Please take the records that follow and repeat exactly the lines starting with the line with "left hip: (330, 565)" and going on through the line with "nose: (682, 930)".
:: Data records
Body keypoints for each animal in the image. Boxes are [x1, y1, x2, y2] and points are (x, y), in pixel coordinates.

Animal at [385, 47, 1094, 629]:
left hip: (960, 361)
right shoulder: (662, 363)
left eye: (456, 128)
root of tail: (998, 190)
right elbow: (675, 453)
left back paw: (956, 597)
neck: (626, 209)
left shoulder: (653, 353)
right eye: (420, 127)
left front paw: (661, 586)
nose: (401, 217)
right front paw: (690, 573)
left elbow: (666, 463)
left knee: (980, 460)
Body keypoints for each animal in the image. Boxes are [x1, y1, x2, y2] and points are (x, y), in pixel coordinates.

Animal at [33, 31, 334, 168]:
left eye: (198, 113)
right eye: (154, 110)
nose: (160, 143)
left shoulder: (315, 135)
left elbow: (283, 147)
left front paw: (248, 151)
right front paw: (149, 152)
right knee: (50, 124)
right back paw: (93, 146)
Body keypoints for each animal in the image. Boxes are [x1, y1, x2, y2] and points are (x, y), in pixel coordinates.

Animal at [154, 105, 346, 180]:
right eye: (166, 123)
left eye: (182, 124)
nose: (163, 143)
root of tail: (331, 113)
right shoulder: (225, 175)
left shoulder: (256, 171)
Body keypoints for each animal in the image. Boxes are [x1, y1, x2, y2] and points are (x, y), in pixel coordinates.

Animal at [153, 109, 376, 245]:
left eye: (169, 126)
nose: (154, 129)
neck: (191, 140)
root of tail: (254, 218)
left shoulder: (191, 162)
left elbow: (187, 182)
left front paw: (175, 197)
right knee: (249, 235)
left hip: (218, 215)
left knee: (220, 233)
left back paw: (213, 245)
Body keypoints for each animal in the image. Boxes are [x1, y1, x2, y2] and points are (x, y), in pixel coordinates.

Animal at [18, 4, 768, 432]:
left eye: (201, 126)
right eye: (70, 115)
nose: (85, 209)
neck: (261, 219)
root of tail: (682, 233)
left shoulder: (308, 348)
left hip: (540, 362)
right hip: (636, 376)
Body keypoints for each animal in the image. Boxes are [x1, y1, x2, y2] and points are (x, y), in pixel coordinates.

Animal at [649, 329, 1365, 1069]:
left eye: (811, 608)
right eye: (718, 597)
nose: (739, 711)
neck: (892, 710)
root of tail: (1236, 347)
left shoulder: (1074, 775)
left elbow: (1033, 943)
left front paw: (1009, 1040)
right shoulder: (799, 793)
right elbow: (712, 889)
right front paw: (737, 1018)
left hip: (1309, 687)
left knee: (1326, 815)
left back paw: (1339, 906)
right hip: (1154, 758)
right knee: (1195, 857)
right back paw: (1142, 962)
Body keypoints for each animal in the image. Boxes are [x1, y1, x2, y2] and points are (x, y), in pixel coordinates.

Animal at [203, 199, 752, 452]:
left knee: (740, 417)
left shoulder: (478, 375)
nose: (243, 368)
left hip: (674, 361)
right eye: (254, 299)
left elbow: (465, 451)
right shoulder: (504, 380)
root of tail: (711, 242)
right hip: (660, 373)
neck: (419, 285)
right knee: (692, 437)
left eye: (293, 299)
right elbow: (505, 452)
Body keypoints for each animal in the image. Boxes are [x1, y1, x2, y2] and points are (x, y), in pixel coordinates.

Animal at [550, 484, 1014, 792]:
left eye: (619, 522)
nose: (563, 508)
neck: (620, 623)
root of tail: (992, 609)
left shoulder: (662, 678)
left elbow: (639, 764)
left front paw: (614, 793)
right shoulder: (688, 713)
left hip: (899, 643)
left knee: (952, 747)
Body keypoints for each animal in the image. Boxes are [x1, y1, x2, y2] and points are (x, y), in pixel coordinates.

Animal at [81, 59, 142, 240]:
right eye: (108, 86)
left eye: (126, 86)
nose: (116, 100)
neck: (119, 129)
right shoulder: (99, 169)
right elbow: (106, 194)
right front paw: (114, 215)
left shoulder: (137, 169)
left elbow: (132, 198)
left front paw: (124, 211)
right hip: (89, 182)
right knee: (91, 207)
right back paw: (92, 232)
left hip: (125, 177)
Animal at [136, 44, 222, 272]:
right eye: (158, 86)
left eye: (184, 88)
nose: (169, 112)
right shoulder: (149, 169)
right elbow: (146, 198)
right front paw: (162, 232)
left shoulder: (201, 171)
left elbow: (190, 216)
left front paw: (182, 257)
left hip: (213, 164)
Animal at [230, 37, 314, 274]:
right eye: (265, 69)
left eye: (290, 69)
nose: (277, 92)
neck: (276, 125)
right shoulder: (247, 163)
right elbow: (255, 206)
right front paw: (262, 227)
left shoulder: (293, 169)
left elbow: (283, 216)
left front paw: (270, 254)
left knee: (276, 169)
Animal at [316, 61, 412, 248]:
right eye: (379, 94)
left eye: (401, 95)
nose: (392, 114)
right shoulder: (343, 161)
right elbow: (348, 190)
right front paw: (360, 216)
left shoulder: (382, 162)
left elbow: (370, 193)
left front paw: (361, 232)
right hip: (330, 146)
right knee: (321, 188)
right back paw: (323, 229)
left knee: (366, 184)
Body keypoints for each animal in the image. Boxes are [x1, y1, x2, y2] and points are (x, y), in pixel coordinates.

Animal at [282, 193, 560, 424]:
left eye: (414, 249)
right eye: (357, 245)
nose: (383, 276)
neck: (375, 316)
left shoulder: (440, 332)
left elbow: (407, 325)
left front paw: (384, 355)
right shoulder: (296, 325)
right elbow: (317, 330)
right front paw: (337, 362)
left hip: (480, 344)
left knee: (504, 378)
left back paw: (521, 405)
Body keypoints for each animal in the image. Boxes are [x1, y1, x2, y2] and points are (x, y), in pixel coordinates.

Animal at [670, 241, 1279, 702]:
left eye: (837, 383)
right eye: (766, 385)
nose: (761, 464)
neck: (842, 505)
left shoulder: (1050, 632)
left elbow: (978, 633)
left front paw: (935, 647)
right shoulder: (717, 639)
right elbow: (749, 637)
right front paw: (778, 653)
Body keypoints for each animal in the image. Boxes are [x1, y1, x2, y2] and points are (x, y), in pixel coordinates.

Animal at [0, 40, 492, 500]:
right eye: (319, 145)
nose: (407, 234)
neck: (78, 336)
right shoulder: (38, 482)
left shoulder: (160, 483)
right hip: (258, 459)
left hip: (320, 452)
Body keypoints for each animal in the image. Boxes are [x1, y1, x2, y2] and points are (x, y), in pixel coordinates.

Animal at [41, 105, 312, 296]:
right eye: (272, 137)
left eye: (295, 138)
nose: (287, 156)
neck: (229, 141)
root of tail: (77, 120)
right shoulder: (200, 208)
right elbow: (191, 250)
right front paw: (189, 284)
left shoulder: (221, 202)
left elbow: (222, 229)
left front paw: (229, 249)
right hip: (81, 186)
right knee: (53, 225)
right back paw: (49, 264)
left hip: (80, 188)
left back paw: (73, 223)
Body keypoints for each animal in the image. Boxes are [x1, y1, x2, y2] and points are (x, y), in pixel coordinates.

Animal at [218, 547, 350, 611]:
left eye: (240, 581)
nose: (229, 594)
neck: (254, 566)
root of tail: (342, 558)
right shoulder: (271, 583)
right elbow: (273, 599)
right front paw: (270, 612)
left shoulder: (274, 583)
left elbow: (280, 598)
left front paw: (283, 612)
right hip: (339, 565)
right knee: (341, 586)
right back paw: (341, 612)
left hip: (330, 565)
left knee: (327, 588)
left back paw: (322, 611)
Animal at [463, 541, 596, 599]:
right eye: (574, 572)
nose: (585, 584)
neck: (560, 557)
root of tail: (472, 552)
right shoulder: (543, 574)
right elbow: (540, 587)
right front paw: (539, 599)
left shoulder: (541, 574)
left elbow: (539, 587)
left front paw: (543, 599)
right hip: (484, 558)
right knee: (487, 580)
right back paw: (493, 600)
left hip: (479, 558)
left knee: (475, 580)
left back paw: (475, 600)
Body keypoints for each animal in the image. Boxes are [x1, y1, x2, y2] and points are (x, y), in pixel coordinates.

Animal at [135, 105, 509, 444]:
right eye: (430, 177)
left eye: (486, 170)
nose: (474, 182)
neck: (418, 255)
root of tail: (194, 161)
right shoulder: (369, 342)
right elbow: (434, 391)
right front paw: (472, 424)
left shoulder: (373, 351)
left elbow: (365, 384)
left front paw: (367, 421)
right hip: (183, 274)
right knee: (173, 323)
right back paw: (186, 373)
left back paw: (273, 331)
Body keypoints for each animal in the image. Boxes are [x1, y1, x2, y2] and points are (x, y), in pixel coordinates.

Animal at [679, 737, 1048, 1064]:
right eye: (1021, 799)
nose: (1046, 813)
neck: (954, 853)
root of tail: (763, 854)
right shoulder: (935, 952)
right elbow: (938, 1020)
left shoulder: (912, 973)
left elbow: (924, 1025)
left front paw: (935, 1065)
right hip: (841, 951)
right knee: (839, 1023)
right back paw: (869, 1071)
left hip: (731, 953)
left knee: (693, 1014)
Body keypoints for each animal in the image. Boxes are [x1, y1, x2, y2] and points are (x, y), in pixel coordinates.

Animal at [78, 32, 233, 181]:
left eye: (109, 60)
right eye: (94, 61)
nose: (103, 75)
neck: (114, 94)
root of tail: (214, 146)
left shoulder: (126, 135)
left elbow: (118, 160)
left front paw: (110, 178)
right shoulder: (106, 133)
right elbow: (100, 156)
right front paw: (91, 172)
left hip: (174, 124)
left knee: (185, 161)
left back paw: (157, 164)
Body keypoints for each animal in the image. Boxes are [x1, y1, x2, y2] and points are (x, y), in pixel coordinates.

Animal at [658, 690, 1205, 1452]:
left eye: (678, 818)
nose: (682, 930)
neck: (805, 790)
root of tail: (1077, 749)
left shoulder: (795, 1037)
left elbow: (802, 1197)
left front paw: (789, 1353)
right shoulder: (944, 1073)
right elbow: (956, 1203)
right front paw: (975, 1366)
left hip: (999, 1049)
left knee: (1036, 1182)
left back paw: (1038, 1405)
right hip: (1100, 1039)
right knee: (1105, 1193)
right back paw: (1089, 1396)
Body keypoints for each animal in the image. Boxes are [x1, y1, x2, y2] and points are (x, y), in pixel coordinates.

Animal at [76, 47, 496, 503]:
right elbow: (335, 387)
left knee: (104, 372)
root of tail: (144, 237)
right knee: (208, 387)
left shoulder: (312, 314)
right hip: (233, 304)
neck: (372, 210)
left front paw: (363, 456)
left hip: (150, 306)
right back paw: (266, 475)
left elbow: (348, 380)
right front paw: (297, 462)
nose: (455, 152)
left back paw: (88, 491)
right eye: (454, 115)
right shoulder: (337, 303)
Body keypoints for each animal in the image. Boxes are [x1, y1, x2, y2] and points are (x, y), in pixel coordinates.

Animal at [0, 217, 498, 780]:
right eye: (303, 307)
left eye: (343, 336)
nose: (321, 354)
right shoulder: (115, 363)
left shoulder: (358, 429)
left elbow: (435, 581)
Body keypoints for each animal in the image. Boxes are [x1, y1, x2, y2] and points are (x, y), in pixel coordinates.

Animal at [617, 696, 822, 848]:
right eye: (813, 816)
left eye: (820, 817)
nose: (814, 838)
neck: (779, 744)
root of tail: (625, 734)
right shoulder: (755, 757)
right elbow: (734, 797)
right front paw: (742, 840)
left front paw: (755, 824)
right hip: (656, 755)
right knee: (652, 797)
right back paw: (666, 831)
::::
### Answer to this problem
left hip: (330, 565)
left knee: (327, 588)
left back paw: (322, 611)
Animal at [463, 541, 596, 599]:
right eye: (574, 572)
nose: (585, 584)
neck: (560, 557)
root of tail: (472, 552)
right shoulder: (543, 574)
right elbow: (540, 587)
right front paw: (539, 599)
left shoulder: (541, 574)
left elbow: (539, 587)
left front paw: (543, 599)
right hip: (484, 558)
right knee: (487, 580)
right back paw: (493, 600)
left hip: (479, 558)
left knee: (475, 580)
left back paw: (475, 600)
Body keypoints for each animal in the image. Boxes are [x1, y1, x2, y2] and points are (x, y), in pixel coordinates.

Animal at [135, 105, 509, 444]:
right eye: (430, 177)
left eye: (486, 170)
nose: (474, 182)
neck: (418, 255)
root of tail: (194, 161)
right shoulder: (369, 342)
right elbow: (434, 391)
right front paw: (472, 424)
left shoulder: (373, 351)
left elbow: (365, 384)
left front paw: (367, 421)
right hip: (183, 274)
right knee: (173, 323)
right back paw: (186, 373)
left back paw: (273, 331)
Body keypoints for each animal in the image. Boxes are [x1, y1, x2, y2] and points are (x, y), in pixel coordinates.

Animal at [679, 737, 1048, 1064]:
right eye: (1021, 799)
nose: (1046, 813)
neck: (954, 853)
root of tail: (763, 854)
right shoulder: (935, 952)
right elbow: (938, 1020)
left shoulder: (912, 973)
left elbow: (924, 1025)
left front paw: (935, 1065)
right hip: (841, 951)
right knee: (839, 1023)
right back paw: (869, 1071)
left hip: (731, 953)
left knee: (693, 1014)
Body keypoints for each animal in the image. Boxes are [x1, y1, x2, y2] and points are (x, y), in pixel coordinates.

Animal at [78, 32, 233, 181]:
left eye: (109, 60)
right eye: (94, 61)
nose: (103, 75)
neck: (114, 94)
root of tail: (214, 146)
left shoulder: (126, 135)
left elbow: (118, 160)
left front paw: (110, 178)
right shoulder: (106, 133)
right elbow: (100, 156)
right front paw: (91, 172)
left hip: (174, 124)
left knee: (185, 161)
left back paw: (157, 164)
Body keypoints for each animal in the image. Boxes are [x1, y1, x2, y2] and points are (x, y), in pixel coordinates.

Animal at [658, 690, 1205, 1452]:
left eye: (678, 818)
nose: (682, 930)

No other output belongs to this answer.